Designed by Peter Beavan, this iconic building was built at the Heathcote (or Christchurch) end of the new road tunnel opened in 1964. We had the opportuntiy to walk the length of it, both ways, on an open day before the tunnel was opened for the first time, and more recently walked it again in 2014, when the tunnel reached 50 Years old.

Unfortunately the 2010-2011 Christchurch Earthquakes severly damaged this stunning building, and the decision was taken to demolish it. The much smaller, and not very noteworthy replacement had just been finished when the 50th Anniversary walkthrough took place.

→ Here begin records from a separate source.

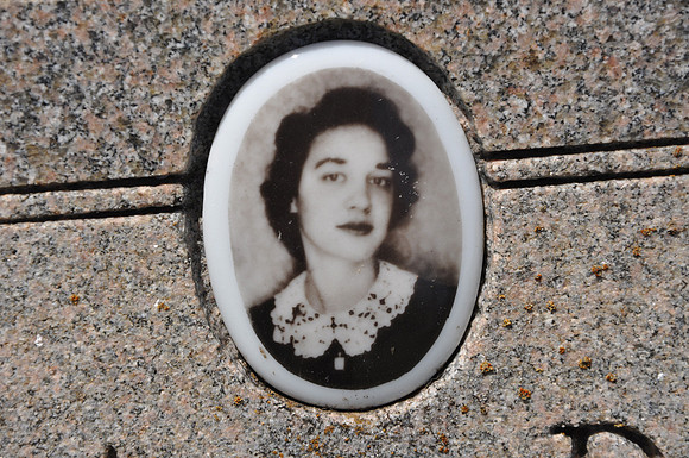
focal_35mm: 158
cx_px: 344
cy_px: 229
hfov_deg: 13.1
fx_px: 3010
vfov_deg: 8.7
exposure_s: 1/400
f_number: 10
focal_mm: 105
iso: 200
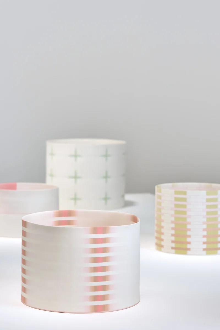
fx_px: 916
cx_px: 110
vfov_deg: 20.4
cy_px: 165
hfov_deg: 13.7
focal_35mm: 100
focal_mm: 100
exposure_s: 1/40
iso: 400
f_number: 5.6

The Control Building, was a 3-4 story design shaped a bit like the hull of a ship, leading to it being referred to as Canterbury's Fifth Ship. (The first four ships bringing colonists from England, are commonly known as the first Four ships.) On the roadside of the building there was a covered plaza, with toll booths to collect fees from all traffic going in both directions. Axle counting strips buried in the roadway before each booth, allowed the correct fee to flash up to the booth operator, and assist in money collection. The shift controller's desk and office overlooked the booths, and housed a significant number of controls to automatically adjust the many traffic lights through the tunnel, check on booth operations, and to dispatch the tunnel control vehicles (two red Austin Gypsy 4wd's) as necessary.

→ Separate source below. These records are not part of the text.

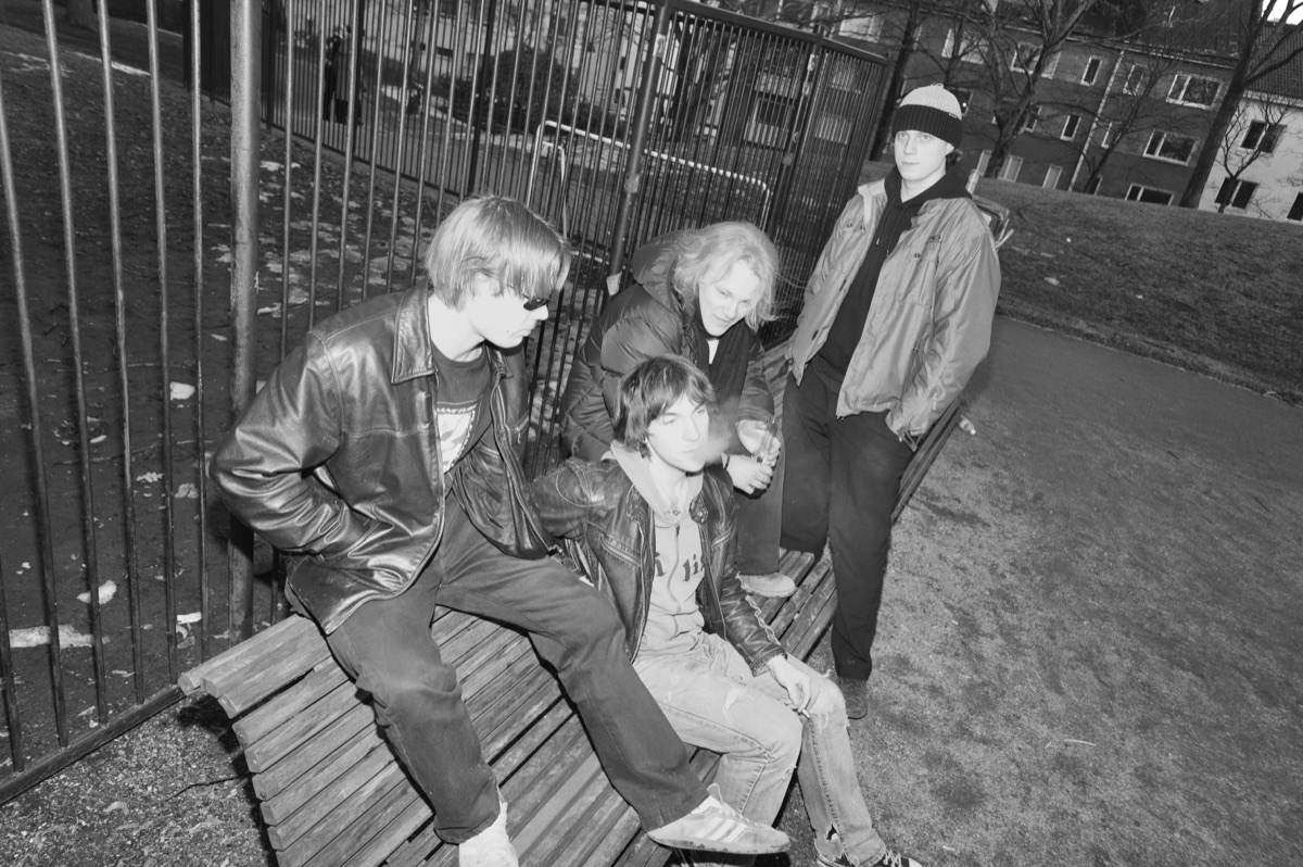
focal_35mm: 24
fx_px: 868
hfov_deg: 73.8
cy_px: 434
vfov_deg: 53.1
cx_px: 652
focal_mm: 24
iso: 1000
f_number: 5.6
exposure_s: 1/200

Rather uniquely, the authority extended policing powers for the entire length of the Tunnel Road Motorway from ferry Road, right through to the Lyttelton Harbour Portal. In 1979 the tunnel road tunnels were done away with, as the tunnel had paid for itself at that stage, and the Tunnel Control Authority was dissolved.

Our personal involvement with this building during 1973, came about when we worked for Plessey NZ Ltd, who had the contract to install and service the many electro-mechanically operated systems that the tunnel had. We used to spend one day a week (wednesday's from memory) servicing all the control equipment, that was set out very neatly in a group of cabinets that gently followed the curvature of the long room they were housed in. (We think virtually all the rooms were curved to some extent.) Mostly it was looking after BPO 2000-style relays, that managed the circuitry to and from the toll booths, the traffic light controls, the clean and foul air (rather large) duct fans, the control to open and close the dividing door halfway down the Clean-air duct, and even a carbon-monoxide anaylser that lived down there in the dark. We also had to look after the Radio-Telephones in the Austin Gypsy Patrol vehicles, and the office Zephyr Mk4, that was always interesting to drive. Generally, the Plessey guy (me) had to ride a pushbike the length of the clean-air duct (nearly 2 kilometres) up above the traffic, to get to all the gear we had to check on. Unfortunately for me, the contract also called for us to replace all the traffic light bulbs, a task performed by myself by standing on the front bumper of one of the Austin Gypsy's while someone drove it bit by bit through the tunnel, complete with flashing lights, to stop people from overtaking us while we made the changes.